Comments: Implementations MUST support immediate
processing of individual bytes, in a similar fashion to a stream cipher.
This means that it is never necessary to specify a padding scheme (and
therefore the standard name always has two components). The reason for
not supporting feedback sizes less than the block size, is that this
greatly reduces the expected period of the keystream (e.g. from about
266 bytes to 234 bytes, for a cipher with a block size of 8 bytes).
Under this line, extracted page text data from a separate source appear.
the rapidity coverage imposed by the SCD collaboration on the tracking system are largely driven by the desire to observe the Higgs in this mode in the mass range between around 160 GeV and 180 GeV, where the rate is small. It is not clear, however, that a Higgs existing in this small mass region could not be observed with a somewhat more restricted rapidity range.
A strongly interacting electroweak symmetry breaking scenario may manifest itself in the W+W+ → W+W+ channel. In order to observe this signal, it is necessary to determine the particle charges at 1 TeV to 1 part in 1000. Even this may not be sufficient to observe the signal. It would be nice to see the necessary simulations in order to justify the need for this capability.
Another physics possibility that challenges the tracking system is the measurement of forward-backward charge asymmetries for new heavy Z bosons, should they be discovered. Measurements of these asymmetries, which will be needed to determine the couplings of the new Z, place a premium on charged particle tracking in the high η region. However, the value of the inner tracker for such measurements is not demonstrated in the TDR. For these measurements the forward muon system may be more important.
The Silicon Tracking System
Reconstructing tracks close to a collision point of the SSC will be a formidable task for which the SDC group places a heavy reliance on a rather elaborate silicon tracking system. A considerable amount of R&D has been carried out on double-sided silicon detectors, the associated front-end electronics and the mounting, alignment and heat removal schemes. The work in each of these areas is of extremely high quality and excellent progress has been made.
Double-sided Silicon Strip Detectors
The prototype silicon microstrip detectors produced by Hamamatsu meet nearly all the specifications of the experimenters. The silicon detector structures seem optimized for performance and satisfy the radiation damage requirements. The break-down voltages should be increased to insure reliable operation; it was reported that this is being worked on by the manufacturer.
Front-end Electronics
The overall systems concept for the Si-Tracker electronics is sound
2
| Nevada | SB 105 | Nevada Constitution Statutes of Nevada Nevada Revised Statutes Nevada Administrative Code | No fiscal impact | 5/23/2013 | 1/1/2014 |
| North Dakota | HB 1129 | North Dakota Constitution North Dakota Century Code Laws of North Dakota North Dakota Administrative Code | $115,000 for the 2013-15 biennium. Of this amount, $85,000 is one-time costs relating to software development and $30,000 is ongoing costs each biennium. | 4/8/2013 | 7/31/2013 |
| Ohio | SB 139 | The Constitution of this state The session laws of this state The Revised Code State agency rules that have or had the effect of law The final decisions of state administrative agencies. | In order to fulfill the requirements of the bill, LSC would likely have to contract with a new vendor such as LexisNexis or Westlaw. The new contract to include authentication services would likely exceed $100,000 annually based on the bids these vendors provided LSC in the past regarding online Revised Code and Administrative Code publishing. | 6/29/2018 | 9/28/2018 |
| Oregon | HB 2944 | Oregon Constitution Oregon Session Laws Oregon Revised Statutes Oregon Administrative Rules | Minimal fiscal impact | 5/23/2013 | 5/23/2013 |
Comments: CTS is only defined for block ciphers in ECB and CBC modes. The "RC5-CTS" mode in RFC 2040 is equivalent to RC5/CBC/CTS; this gives a source of test vectors, at least for one cipher. The amount of data that must be buffered by the cipher implementation is increased when ciphertext stealing is used (specifically, up to two blocks can be buffered, for both encryption and decryption). If the total length of plaintext or ciphertext, excluding IV, is less than or equal to one block when doFinal is called, a BadPaddingException will be thrown. (I.e. the minimum length of plaintext that can be encrypted is one block plus one byte.) The diagrams in Applied Cryptography do not make clear the behaviour when the plaintext or ciphertext length is an exact number of blocks. In this case the "last" block is considered to be the last complete block, rather than being of zero-length. This matches the specification in section 8 of RFC 2040. Note that in this case the last two blocks of the ciphertext will be interchanged when compared with ECB or CBC mode with NoPadding.